Der nun folgende Weg, Straße wäre wirklich übertrieben, ist sehr schmal und führt teilweise durch den Wald auf die andere Bergseite des Tales. Wir können unseren eigentlichen Weg erkennen, aber der hier macht viel Laune. Gut, bei Gegenverkehr muss etwas aufgepasst werden. Die Sonne blinzelt durch das Laub, mal leuchtend, mal blendend. Ein kurzer Halt unter schattigen Bäumen wird eingelegt, die Strecke mental verdaut und die Optik etwas angehübscht.

Wir kommen am westlichsten Punkt der Reise an und es geht wieder gen Süden, die Straße sieht wieder nach Straße aus. Ein kurzer Stopp, um dem Wasserhaushalt gerecht zu werden.

Wunderbare Kurven, teilweise durch Schluchten oder an Felsen vorbei stoßen wir wieder auf die Strecke in Richtung Annecy, wir nehmen die entgegengesetzte Richtung. Die Strecke des Rückwegs ist bekannt, in Megeve überfallen wir noch schnell einen Supermarkt. Eine sehr nette Verkäuferin schneidet mit einem Drahtseil drei dünne Scheiben unterschiedlichem Käse  ab.

Zusätzlich kommen 4 Gurkengläser Cornichons, die ohne Zucker, mit in den Tankrucksack – wir lieben lokale Mitbringsel.

Die letzten KM haben wir keine Autos vor uns, wir können bis zum Hotel unseren Fahrstil nutzen.
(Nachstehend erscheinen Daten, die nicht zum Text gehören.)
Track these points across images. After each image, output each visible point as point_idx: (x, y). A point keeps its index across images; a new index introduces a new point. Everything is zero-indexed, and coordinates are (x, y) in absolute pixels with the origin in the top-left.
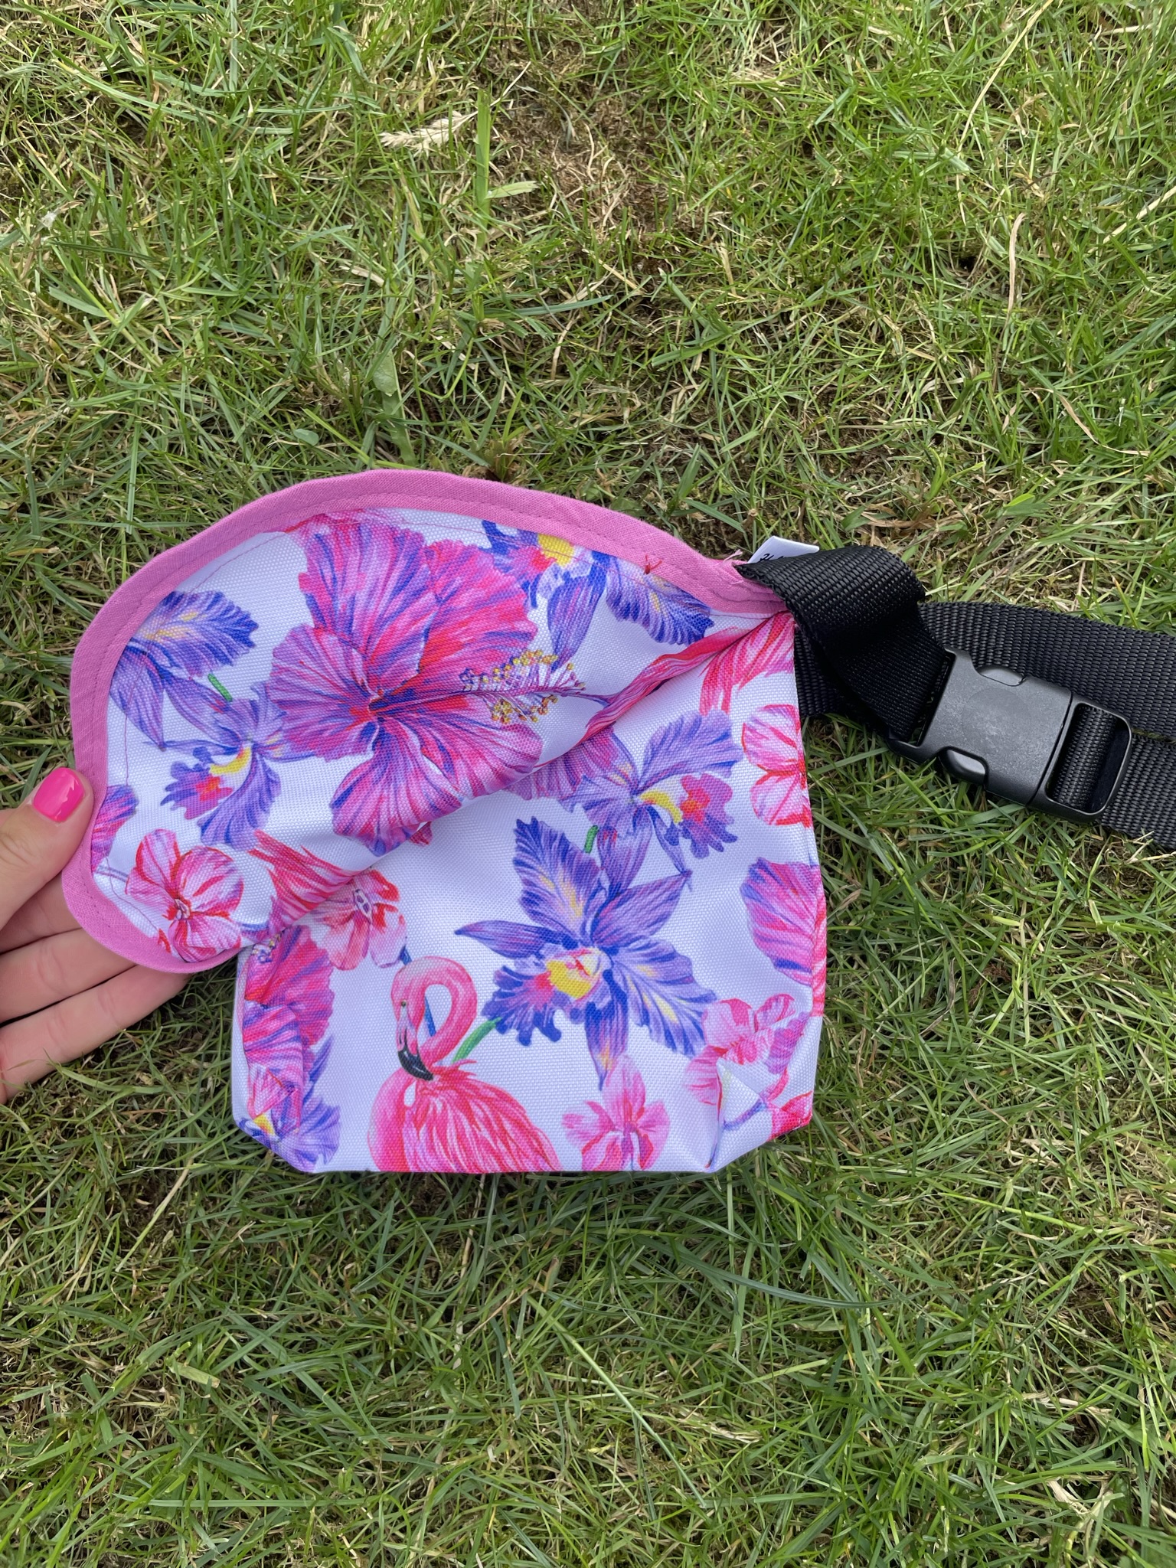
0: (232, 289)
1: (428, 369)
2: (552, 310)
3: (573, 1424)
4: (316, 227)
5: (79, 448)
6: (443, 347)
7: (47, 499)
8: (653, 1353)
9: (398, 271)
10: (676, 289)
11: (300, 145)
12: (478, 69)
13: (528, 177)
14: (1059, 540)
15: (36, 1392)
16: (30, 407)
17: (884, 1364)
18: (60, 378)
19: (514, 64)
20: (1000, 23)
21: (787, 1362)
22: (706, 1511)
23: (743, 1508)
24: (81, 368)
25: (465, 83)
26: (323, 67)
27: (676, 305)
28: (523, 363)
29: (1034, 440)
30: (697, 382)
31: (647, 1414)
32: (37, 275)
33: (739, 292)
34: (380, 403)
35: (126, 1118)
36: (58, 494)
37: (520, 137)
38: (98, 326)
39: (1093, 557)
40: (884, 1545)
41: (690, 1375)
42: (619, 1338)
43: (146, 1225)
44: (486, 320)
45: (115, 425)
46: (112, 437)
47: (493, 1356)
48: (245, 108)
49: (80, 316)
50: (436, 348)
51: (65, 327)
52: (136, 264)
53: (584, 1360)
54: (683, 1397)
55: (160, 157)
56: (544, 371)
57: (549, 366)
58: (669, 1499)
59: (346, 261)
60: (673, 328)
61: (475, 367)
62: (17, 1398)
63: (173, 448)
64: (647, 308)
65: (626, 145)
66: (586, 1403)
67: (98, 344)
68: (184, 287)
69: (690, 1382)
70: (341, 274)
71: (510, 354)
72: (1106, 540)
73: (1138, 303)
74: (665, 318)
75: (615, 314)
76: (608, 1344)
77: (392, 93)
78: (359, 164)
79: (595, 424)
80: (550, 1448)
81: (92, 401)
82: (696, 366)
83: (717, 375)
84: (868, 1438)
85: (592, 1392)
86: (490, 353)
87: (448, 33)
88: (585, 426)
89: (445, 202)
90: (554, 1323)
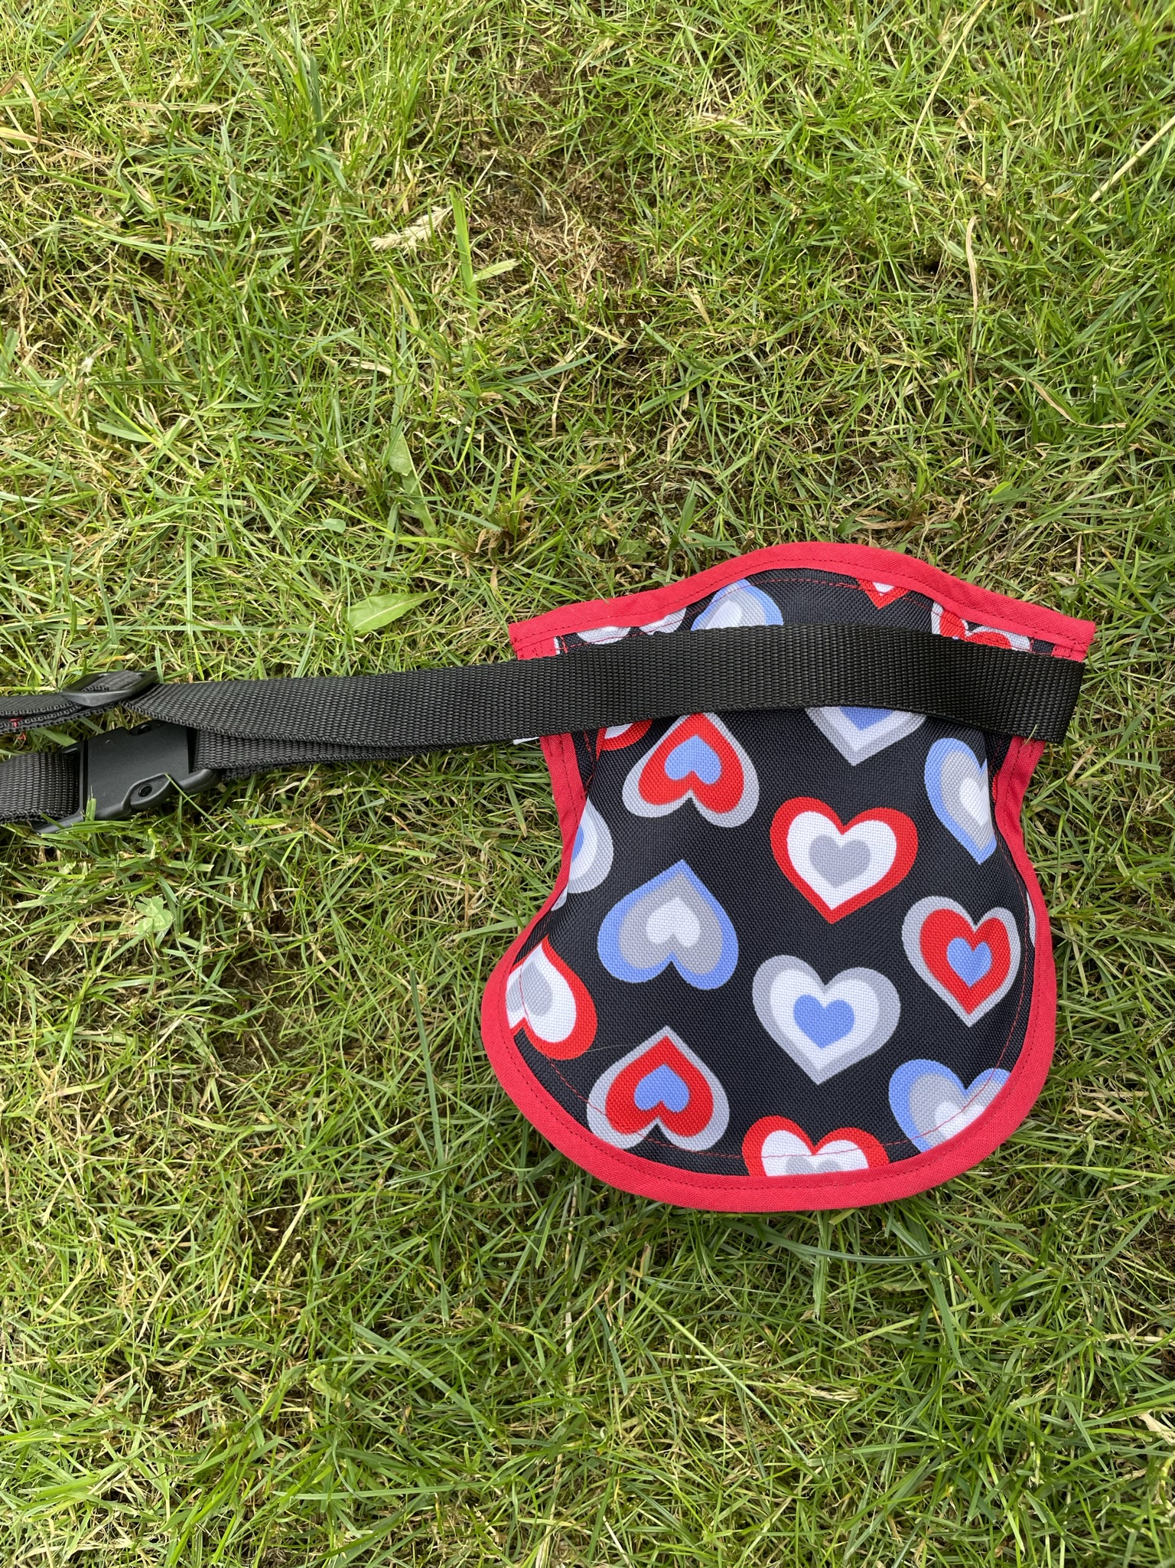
0: (257, 401)
1: (439, 446)
2: (544, 375)
3: (680, 1397)
4: (325, 332)
5: (141, 562)
6: (450, 424)
7: (119, 611)
8: (749, 1326)
9: (403, 360)
10: (657, 337)
11: (302, 259)
12: (453, 164)
13: (509, 255)
14: (1052, 517)
15: (196, 1406)
16: (95, 531)
17: (971, 1318)
18: (117, 500)
19: (485, 153)
20: (937, 35)
21: (877, 1324)
22: (814, 1468)
23: (850, 1464)
24: (134, 490)
25: (442, 179)
26: (312, 186)
27: (661, 351)
28: (526, 427)
29: (1016, 426)
30: (688, 420)
31: (750, 1382)
32: (85, 414)
33: (715, 331)
34: (400, 483)
35: (250, 1156)
36: (129, 604)
37: (500, 218)
38: (145, 450)
39: (1090, 530)
40: (984, 1486)
41: (787, 1343)
42: (717, 1314)
43: (276, 1249)
44: (484, 395)
45: (169, 537)
46: (169, 547)
47: (601, 1340)
48: (248, 235)
49: (127, 444)
50: (444, 426)
51: (117, 457)
52: (172, 391)
53: (686, 1338)
54: (782, 1364)
55: (181, 289)
56: (545, 431)
57: (550, 426)
58: (780, 1459)
59: (355, 359)
60: (659, 373)
61: (481, 437)
62: (180, 1413)
63: (222, 549)
64: (634, 358)
65: (599, 209)
66: (692, 1377)
67: (146, 467)
68: (215, 404)
69: (787, 1350)
70: (353, 371)
71: (512, 420)
72: (1099, 511)
73: (1102, 281)
74: (650, 366)
75: (603, 368)
76: (706, 1322)
77: (376, 200)
78: (356, 268)
79: (597, 473)
80: (664, 1422)
81: (145, 519)
82: (685, 406)
83: (704, 411)
84: (961, 1388)
85: (698, 1367)
86: (494, 423)
87: (422, 135)
88: (588, 477)
89: (438, 292)
90: (653, 1305)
Abends wird der Käse geleert – irgendwie konnten wir uns schon wieder damit anfreunden. Es fängt an zu regnen, die Wetter-App will auch am Freitag, unserem letzten Tag in Frankreich, nun teilweise Regen vorhersagen.


Freitag, 15.09.2023

Es hat 12 Grad, die Straße ist nass, erst mal das Frühstück aufsuchen. Ein Blick auf das elektronische Wetter, es soll erst Spätnachmittags regnen. Die Straße hat erste trockene Stellen, es wird alles für die Fahrt eingepackt. Heute geht es in Richtung Genfer See, hinzu über die Schnellstraße, zurück über die Routes des Alpes.

Den Hinweg lasse ich hier mal weg, einfach keine schöne Strecke. Auch einen kurzen Weg direkt zum See zu finden, artet in eine wilde Kurverei aus – kein Meisterstück des Fahrers. Aber wir finden einen Zugang in der Nähe von Véreitre (Plage de Tougues – Chens sur Leman), kaum Menschen vor Ort, nur ein paar Taucher und ein Polizist, der mir einen kostenfreien Motorradstellplatz zeigt. Halbwegs versöhnt schauen wir auf das Wasser, sind uns aber einig, dass die Bergseen viel mehr Flair haben.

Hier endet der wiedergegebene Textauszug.